Watching films is an addiction, consumed one by one, regardless of story or value, but for how they are shot – the lights, shots and edits, watching as as alien, trying to understand the language of this world through Annaud’s The Bear, Zemekis’ Castaway and Luketic’s Paranoia. Finding the moments, beautifully or ridiculously rendered: Redford’s Ordinary People, Hiller’s Silver Streak, NIchols’ Catch-22 (Mike Nichols, 1970). And then the day is gone, lost in the confusion of make belief, and you are an alien no longer, just tired.

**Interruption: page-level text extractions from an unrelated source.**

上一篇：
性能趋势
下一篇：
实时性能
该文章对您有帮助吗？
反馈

When I presented my first novel, The Sacred Whore, to my mother, she grimaced. “Where am I in there?”
My family is certainly a grow-op of raw material but it lacks the dynamics needed for a good story. One of my earliest, and clunkiest attempts – Fashion for the Apocalypse – an awkward thing that must stay buried in the backyard, is exhaustive in meandering ruminations and presents family in a tedious and pointless light.
“How’s your dinner?” My mother peered over at me. “I made two extra vegetables for you. We’re having chicken.”
I looked at my broccoli, beans, tomatoes and potatoes on my plate. “It”s delicious.”
While I’ve stuck with writing what I know, I’ve learned to tighten and hone. From Black Ice:
My mother grabbed the arm of my shirt. “What happened? What were you thinking of?”
“I didn’t do anything! He just stopped breathing.”
“How, Cameron?” My father was across the room, holding my dead brother’s jacket. “How did he stop breathing?”
“I don’t know. He just…stopped.”
“You suffocated him!?” My mother wrenched my arm up. “Did you suffocate him?!”
My father rolled the jacket under his arm. “Michelle…”
I was surprised how calm he was, how slowly he took my mother’s arm and pulled her back.
“We have to stay calm.”
It’s a balancing act, finding those moments, making them into something that is true, just not too true, because that can be really boring.